TASK STATEMENT:
Set every record down again exactly. Do not carry over the pictures.

DATA SHOWN Start Marker

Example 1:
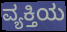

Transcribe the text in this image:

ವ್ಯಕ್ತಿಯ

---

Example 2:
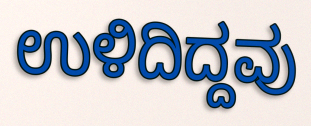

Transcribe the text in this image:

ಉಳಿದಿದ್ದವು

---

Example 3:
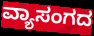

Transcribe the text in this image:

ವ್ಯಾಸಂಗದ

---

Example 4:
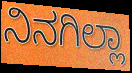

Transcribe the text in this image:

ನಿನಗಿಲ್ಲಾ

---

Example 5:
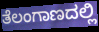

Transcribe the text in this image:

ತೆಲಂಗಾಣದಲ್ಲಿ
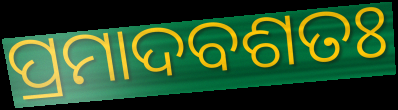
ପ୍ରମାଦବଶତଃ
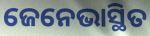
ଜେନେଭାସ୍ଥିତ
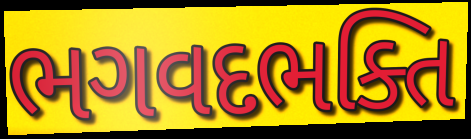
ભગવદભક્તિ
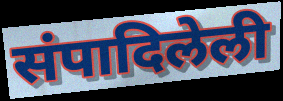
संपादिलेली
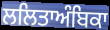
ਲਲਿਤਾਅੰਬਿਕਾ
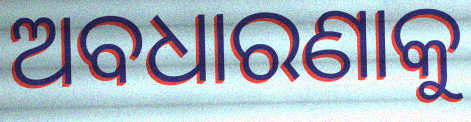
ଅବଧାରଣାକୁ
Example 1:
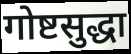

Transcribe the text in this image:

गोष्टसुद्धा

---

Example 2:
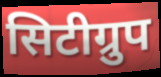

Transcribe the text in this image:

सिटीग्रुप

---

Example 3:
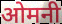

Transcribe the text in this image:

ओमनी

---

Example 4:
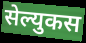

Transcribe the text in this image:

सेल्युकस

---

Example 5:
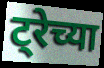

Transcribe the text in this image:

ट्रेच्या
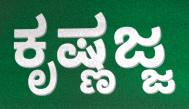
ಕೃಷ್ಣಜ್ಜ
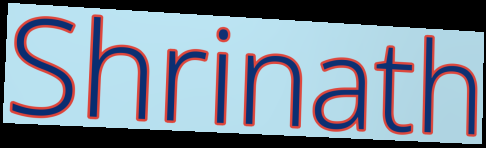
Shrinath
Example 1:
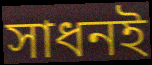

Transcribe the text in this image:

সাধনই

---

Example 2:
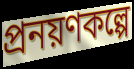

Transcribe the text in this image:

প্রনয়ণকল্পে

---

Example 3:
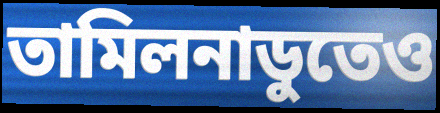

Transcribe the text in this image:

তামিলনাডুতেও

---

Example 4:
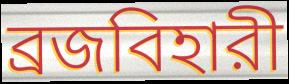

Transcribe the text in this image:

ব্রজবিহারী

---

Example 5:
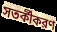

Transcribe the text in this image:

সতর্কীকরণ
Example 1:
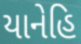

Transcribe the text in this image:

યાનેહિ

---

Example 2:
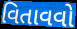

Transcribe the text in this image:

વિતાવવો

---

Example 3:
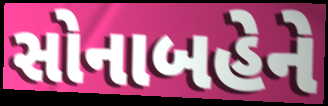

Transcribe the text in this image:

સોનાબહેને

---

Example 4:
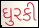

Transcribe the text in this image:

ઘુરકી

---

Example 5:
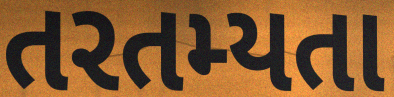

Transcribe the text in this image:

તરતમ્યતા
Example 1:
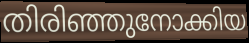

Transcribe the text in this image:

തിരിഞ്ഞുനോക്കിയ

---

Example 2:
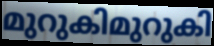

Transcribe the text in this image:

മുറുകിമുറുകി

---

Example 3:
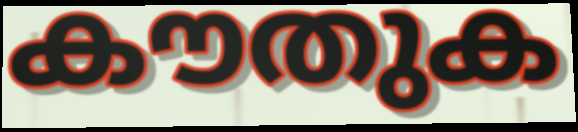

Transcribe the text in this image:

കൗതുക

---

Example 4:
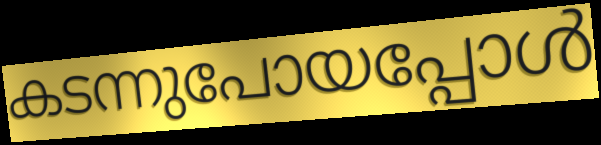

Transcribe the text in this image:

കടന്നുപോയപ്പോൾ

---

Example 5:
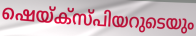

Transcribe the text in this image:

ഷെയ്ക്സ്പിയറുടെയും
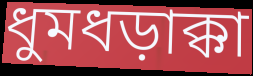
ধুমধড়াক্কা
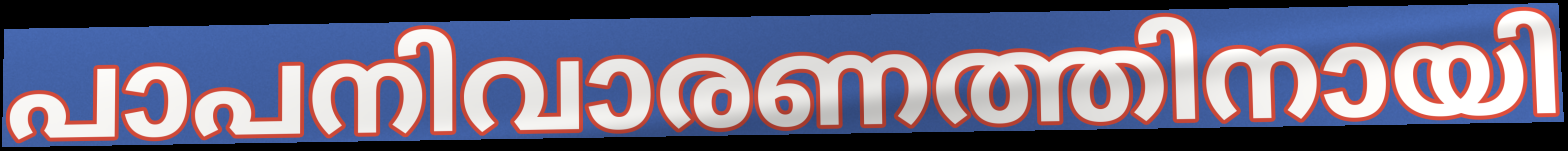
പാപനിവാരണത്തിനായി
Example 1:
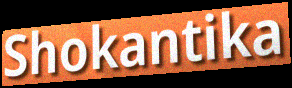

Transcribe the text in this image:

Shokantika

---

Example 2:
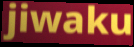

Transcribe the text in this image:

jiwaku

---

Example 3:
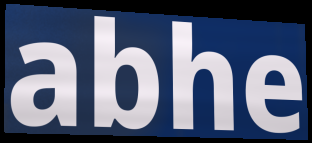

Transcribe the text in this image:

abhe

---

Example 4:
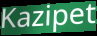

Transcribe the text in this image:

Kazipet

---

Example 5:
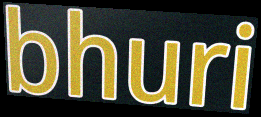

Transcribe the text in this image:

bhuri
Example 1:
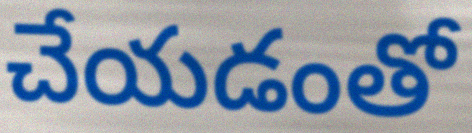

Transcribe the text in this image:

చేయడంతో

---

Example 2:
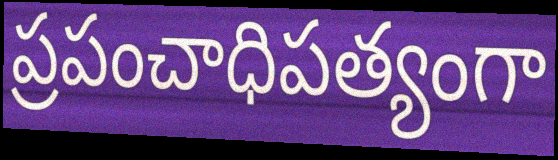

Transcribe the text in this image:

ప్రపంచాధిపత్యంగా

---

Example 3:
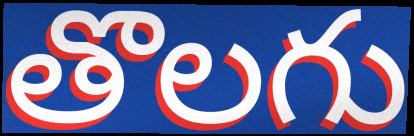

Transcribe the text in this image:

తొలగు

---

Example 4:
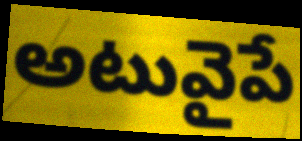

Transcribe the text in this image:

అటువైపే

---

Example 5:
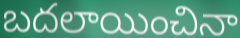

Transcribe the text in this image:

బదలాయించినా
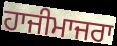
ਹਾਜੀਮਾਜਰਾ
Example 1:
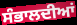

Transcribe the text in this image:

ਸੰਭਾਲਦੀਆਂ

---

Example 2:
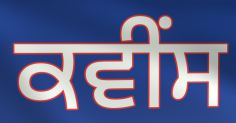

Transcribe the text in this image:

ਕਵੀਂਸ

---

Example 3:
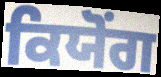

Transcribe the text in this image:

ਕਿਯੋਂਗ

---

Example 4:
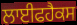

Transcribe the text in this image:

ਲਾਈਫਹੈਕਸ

DATA SHOWN End Marker

RESULT FOR THIS TASK:
Example 1:

Transcribe the text in this image:

ವ್ಯಕ್ತಿಯ

---

Example 2:

Transcribe the text in this image:

ಉಳಿದಿದ್ದವು

---

Example 3:

Transcribe the text in this image:

ವ್ಯಾಸಂಗದ

---

Example 4:

Transcribe the text in this image:

ನಿನಗಿಲ್ಲಾ

---

Example 5:

Transcribe the text in this image:

ತೆಲಂಗಾಣದಲ್ಲಿ
ପ୍ରମାଦବଶତଃ
ଜେନେଭାସ୍ଥିତ
ભગવદભક્તિ
संपादिलेली
ਲਲਿਤਾਅੰਬਿਕਾ
ଅବଧାରଣାକୁ
Example 1:

Transcribe the text in this image:

गोष्टसुद्धा

---

Example 2:

Transcribe the text in this image:

सिटीग्रुप

---

Example 3:

Transcribe the text in this image:

ओमनी

---

Example 4:

Transcribe the text in this image:

सेल्युकस

---

Example 5:

Transcribe the text in this image:

ट्रेच्या
ಕೃಷ್ಣಜ್ಜ
Shrinath
Example 1:

Transcribe the text in this image:

সাধনই

---

Example 2:

Transcribe the text in this image:

প্রনয়ণকল্পে

---

Example 3:

Transcribe the text in this image:

তামিলনাডুতেও

---

Example 4:

Transcribe the text in this image:

ব্রজবিহারী

---

Example 5:

Transcribe the text in this image:

সতর্কীকরণ
Example 1:

Transcribe the text in this image:

યાનેહિ

---

Example 2:

Transcribe the text in this image:

વિતાવવો

---

Example 3:

Transcribe the text in this image:

સોનાબહેને

---

Example 4:

Transcribe the text in this image:

ઘુરકી

---

Example 5:

Transcribe the text in this image:

તરતમ્યતા
Example 1:

Transcribe the text in this image:

തിരിഞ്ഞുനോക്കിയ

---

Example 2:

Transcribe the text in this image:

മുറുകിമുറുകി

---

Example 3:

Transcribe the text in this image:

കൗതുക

---

Example 4:

Transcribe the text in this image:

കടന്നുപോയപ്പോൾ

---

Example 5:

Transcribe the text in this image:

ഷെയ്ക്സ്പിയറുടെയും
ধুমধড়াক্কা
പാപനിവാരണത്തിനായി
Example 1:

Transcribe the text in this image:

Shokantika

---

Example 2:

Transcribe the text in this image:

jiwaku

---

Example 3:

Transcribe the text in this image:

abhe

---

Example 4:

Transcribe the text in this image:

Kazipet

---

Example 5:

Transcribe the text in this image:

bhuri
Example 1:

Transcribe the text in this image:

చేయడంతో

---

Example 2:

Transcribe the text in this image:

ప్రపంచాధిపత్యంగా

---

Example 3:

Transcribe the text in this image:

తొలగు

---

Example 4:

Transcribe the text in this image:

అటువైపే

---

Example 5:

Transcribe the text in this image:

బదలాయించినా
ਹਾਜੀਮਾਜਰਾ
Example 1:

Transcribe the text in this image:

ਸੰਭਾਲਦੀਆਂ

---

Example 2:

Transcribe the text in this image:

ਕਵੀਂਸ

---

Example 3:

Transcribe the text in this image:

ਕਿਯੋਂਗ

---

Example 4:

Transcribe the text in this image:

ਲਾਈਫਹੈਕਸ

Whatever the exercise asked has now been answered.